Nine, the new fine-dining restaurant that moved into the storied No. 9 Park townhouse on Beacon Hill, is finally hitting a groove nearly nine months after it opened. Early clumsy dishes and uneven service have given way to clearer cooking and a livelier bar program, and together they now feel more like a restaurant than a reaction to the address’s legacy. For diners who loved the old No. 9 Park, the faces and the formality will look familiar, but Nine is steadily becoming its own place.
Restaurateur Allan Rodriguez reopened the address as Nine in mid-August 2025, converting the space into a European-leaning fine-dining room with a dedicated gin bar and a tasting-menu format. As reported by Eater Boston, the team initially kept much of No. 9 Park’s staff while refreshing the room and the menu.
That transition, and the stumbles that came with it, were the subject of a review this week that ultimately awarded Nine three stars. Devra First of The Boston Globe wrote that after multiple visits over the restaurant’s first nine months the kitchen and menu have started to cohere, and she singled out “attentive, interactive service” as one of the restaurant’s most memorable assets.
A New Chef Helps Nine Find Its Voice
Nine announced a kitchen change this spring, bringing in Kevin Girshman, a chef with experience at Michelin-starred kitchens, and the menu has shifted toward a more cohesive, globe-hopping tasting sequence. The nine-course chef’s tasting is listed at $160 on the restaurant’s booking page, and the a-la-carte options run across a wide price range; sample plates include a Medregal ceviche, kombu dumplings with confit pork belly, and a wagyu burger that has become a bar favorite. According to OpenTable, the tasting is offered as a set experience with an optional wine pairing.
Beacon Hill’s Gin Palace Puts On A Show
Bar and wine manager AJ Maroney has leaned into a theatrical gin program, building what the restaurant calls Boston’s first “gin palace.” Boston Magazine highlighted the caviar cocktails and showy garnishes, while Nine's website frames the bar as an old-world centerpiece. The Boston Globe also noted the selection tops 50 gins and offers nearly a dozen tonic options, which help make the bar a summer draw.
Those shifts matter beyond the menu. Turning a Boston institution’s address into a modern, slightly louder version of fine dining reflects a broader trend of restaurateurs trying to marry classic formats with Instagram-friendly bar hooks. Outlets such as Eater Boston suggested Rodriguez’s approach, honoring the space while delivering something visibly new, was a logical way to try to re-start a legacy restaurant for a new market.

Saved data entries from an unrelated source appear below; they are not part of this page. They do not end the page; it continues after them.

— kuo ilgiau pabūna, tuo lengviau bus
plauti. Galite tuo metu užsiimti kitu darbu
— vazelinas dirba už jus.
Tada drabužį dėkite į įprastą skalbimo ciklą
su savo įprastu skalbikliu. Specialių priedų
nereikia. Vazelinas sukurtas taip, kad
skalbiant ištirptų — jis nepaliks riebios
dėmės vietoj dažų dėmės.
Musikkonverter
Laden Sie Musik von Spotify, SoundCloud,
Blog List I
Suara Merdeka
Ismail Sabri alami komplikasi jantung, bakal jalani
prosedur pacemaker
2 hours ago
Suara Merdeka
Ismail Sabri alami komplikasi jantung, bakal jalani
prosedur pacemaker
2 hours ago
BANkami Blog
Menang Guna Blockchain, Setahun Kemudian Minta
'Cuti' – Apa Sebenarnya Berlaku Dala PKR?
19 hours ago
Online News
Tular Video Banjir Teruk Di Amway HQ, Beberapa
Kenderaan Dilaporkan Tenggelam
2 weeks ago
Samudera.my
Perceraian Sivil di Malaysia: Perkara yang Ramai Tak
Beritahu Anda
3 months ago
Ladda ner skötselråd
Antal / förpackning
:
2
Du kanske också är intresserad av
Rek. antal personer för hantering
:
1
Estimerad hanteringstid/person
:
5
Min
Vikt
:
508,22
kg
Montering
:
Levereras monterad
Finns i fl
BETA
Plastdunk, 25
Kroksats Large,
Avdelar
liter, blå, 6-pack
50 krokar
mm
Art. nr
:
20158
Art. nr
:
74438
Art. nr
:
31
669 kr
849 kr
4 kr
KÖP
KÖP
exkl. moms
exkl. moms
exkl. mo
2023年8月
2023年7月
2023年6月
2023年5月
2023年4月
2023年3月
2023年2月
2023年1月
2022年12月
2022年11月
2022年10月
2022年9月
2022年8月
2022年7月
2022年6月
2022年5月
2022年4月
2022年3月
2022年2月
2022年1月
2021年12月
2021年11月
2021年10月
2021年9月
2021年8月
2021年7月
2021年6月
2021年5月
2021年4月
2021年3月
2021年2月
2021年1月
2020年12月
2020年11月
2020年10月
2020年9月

Nine serves dinner Tuesday through Saturday beginning at 5 p.m., and the chef’s nine-course tasting is priced at $160 with an optional $110 wine pairing on the booking page. Guests can reserve directly through Nine's website or via OpenTable; the dining room is listed as wheelchair-accessible. For anyone curious about whether Nine has put its early wobble behind it, the bar and the tasting both make a convincing case, and on different nights you can pick your own measure of success.
If you are nostalgic for No. 9 Park or just want a lively, well-executed tasting at a memorable Beacon Hill address, this is a good moment to see what the new team has built. It is still a different restaurant than its predecessor, but Nine is now showing the kind of focused cooking and high-spirited bar work that earn repeat visits.